Task statement:
Only the lines that hold the word "years" are wanted from this listing.

Data shown:
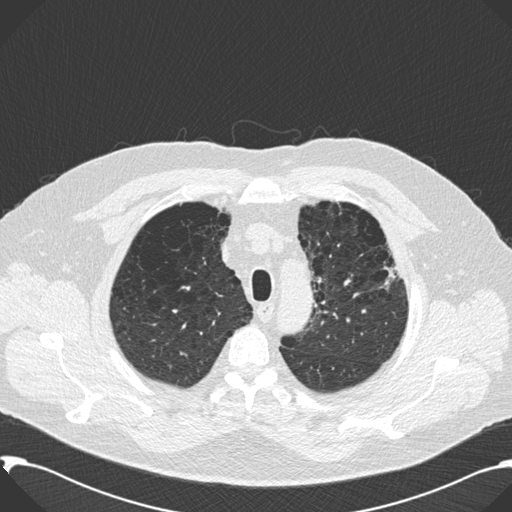
Axial slice from a low-dose chest CT screening exam; second annual screen; lung window (W 1500 / L -600 HU); standard (soft-tissue) reconstruction kernel (B30f); slice 33 of 199 in the series. Male participant, aged 59 years at enrolment. Current smoker at enrolment.
Lesion marked by an expert reader, bounding box (x1, y1, x2, y2) in pixels: (366, 241, 410, 304). No non-calcified nodule or mass ≥4 mm was recorded by the screening reader at this exam. Participant outcome: lung cancer diagnosed 518 days after this screen (after the third annual screen) — bronchiolo-alveolar carcinoma, mixed mucinous and non-mucinous, left upper lobe, stage IA (AJCC 6th edition), 20 mm at pathology.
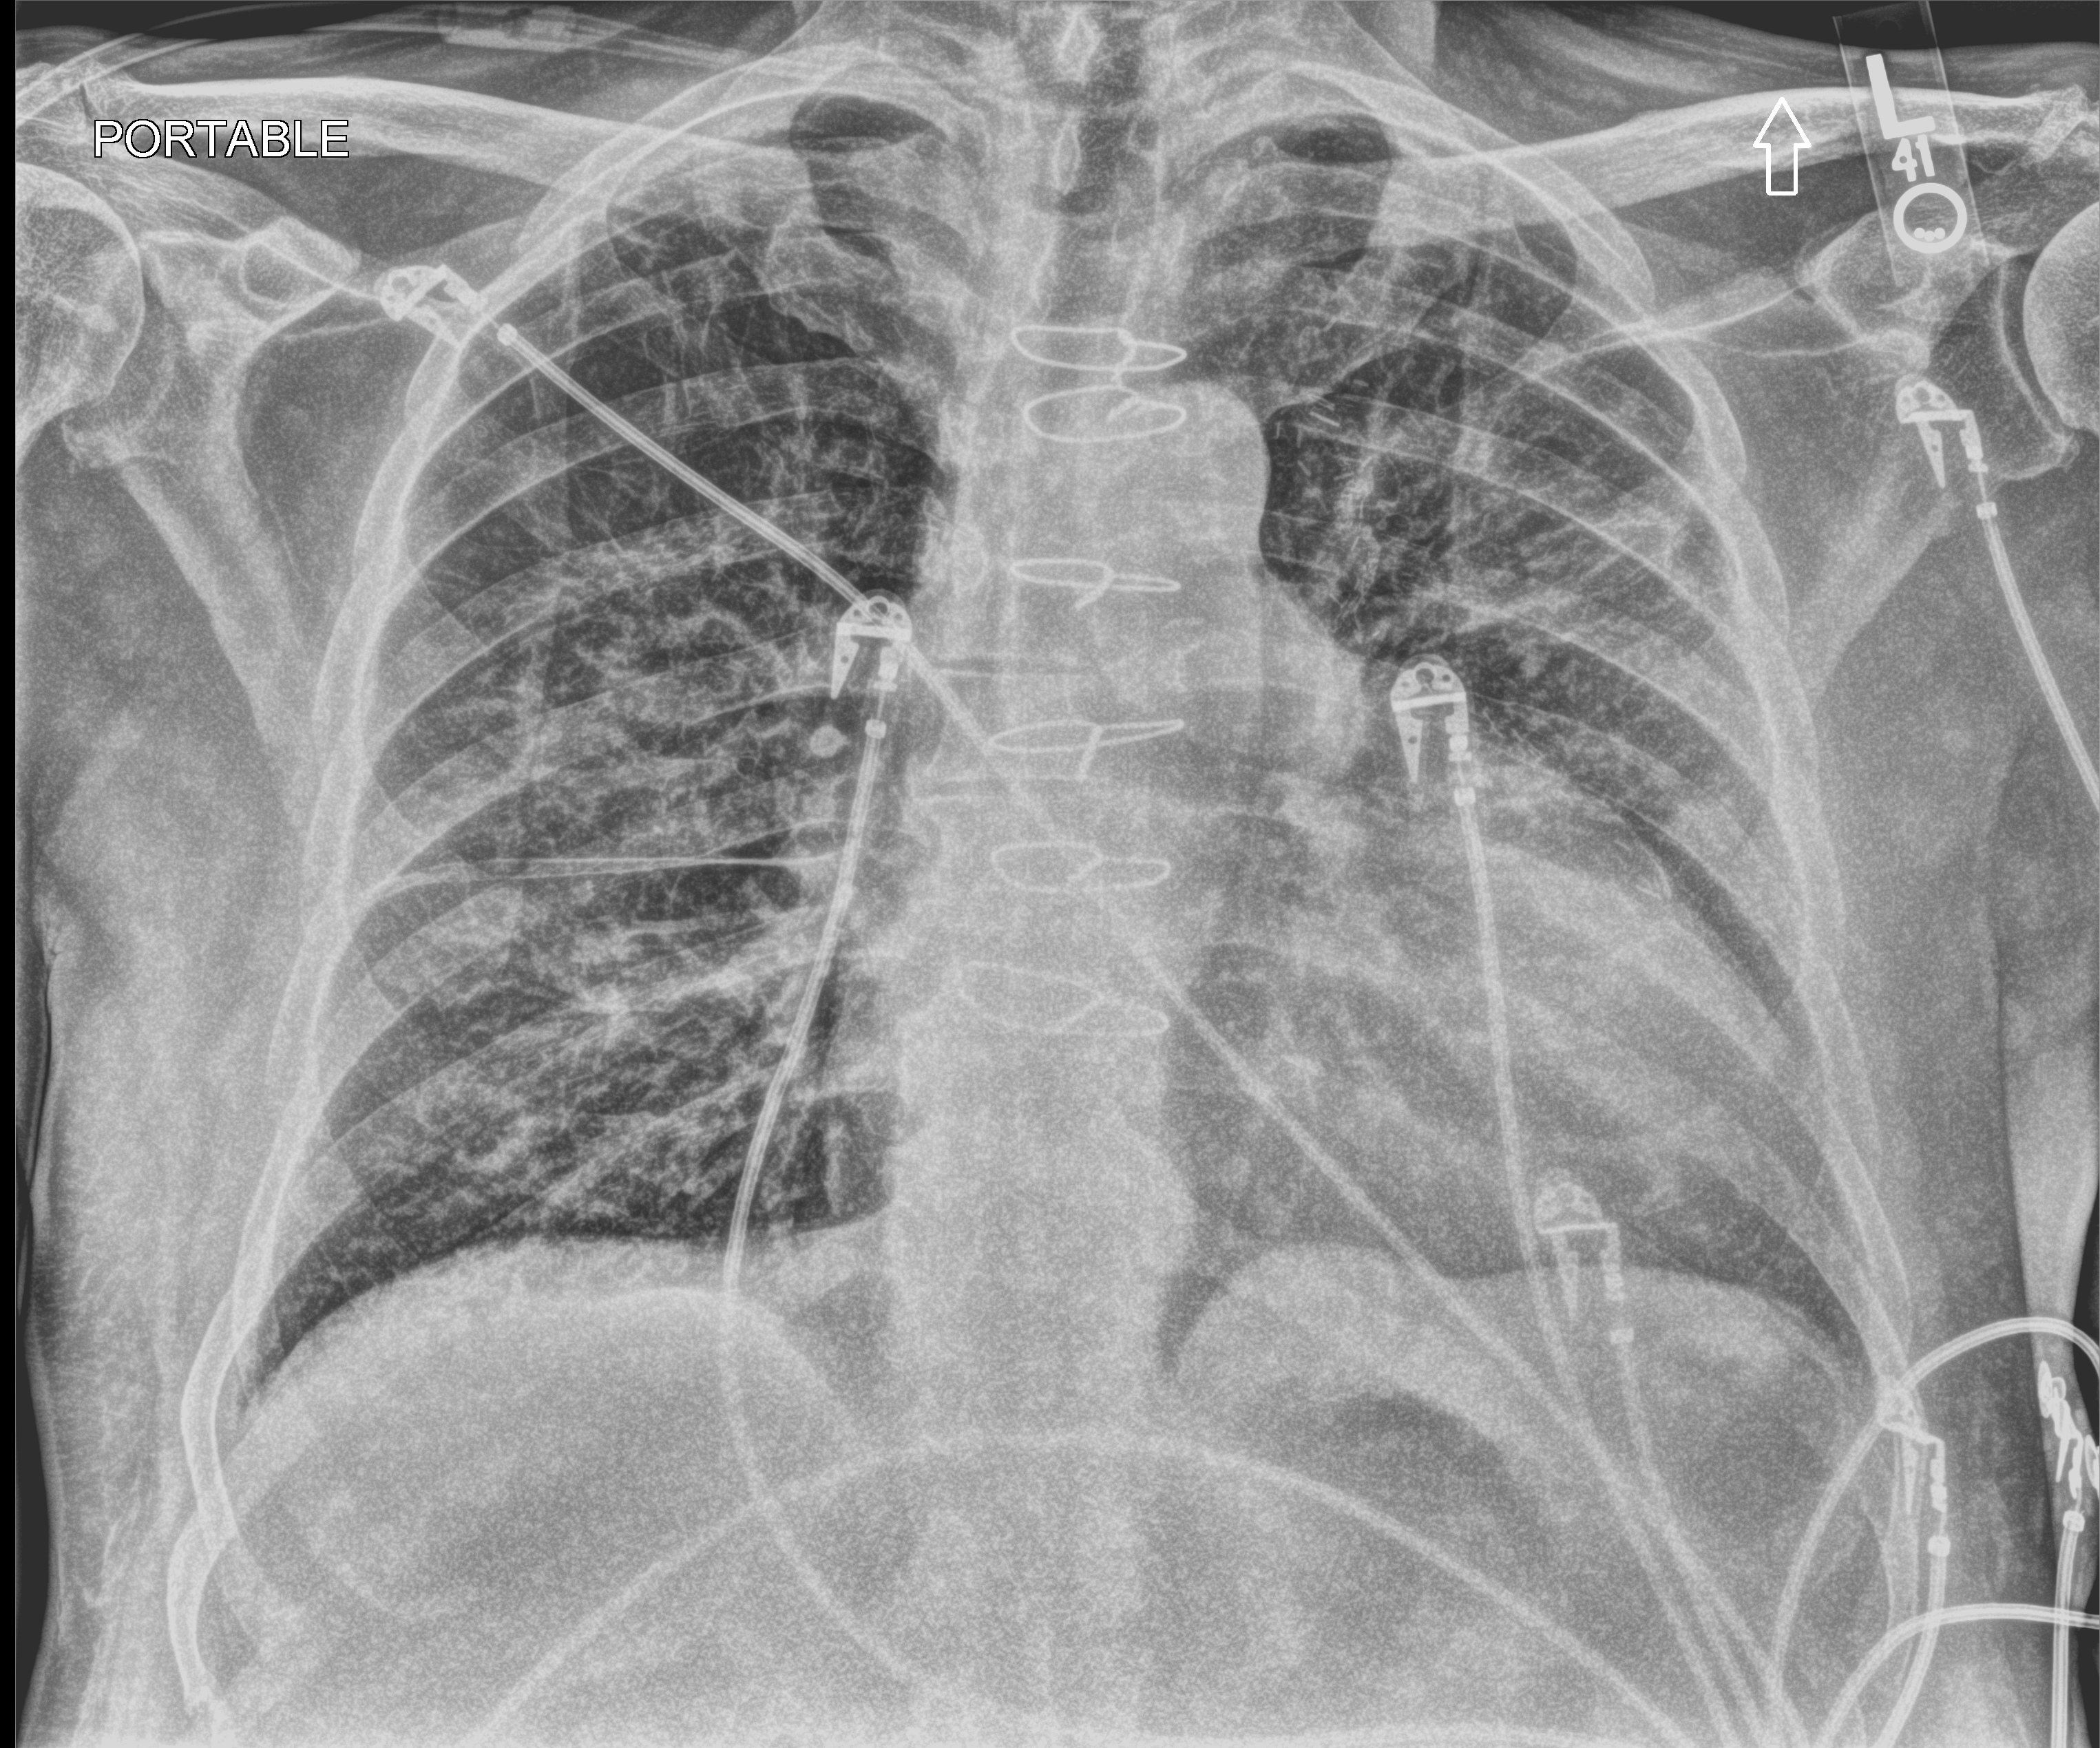
Portable chest radiograph; anteroposterior (AP) projection. Male patient hospitalised with COVID-19, age 75–90 years.
Admission-level facts for this patient (not findings on this image; timing relative to this image not recorded): COPD (admission record): yes.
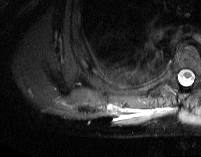
MRI of an extremity soft-tissue mass, one axial slice. Position 13 of 74 along the scan axis. STIR. MR volume resampled by the dataset authors to the PET/CT grid (not the native acquisition matrix). 3.27 mm slice thickness. 201 × 157 image matrix, field of view 196 × 153 mm. Male patient. From the clinical record (not read from this slice): histological type: pleiomorphic spindle cell undifferentiated; grade: high; site of the primary tumour: right parascapusular.
Structures marked on this image (expert contour drawn on MRI and transferred to this co-registered scan by the dataset authors):
- gross tumour volume including surrounding oedema: bounding box [x1, y1, x2, y2] px = [106, 103, 171, 124]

Response to the task:
Axial slice from a low-dose chest CT screening exam; second annual screen; lung window (W 1500 / L -600 HU); standard (soft-tissue) reconstruction kernel (B30f); slice 33 of 199 in the series. Male participant, aged 59 years at enrolment. Current smoker at enrolment.
Portable chest radiograph; anteroposterior (AP) projection. Male patient hospitalised with COVID-19, age 75–90 years.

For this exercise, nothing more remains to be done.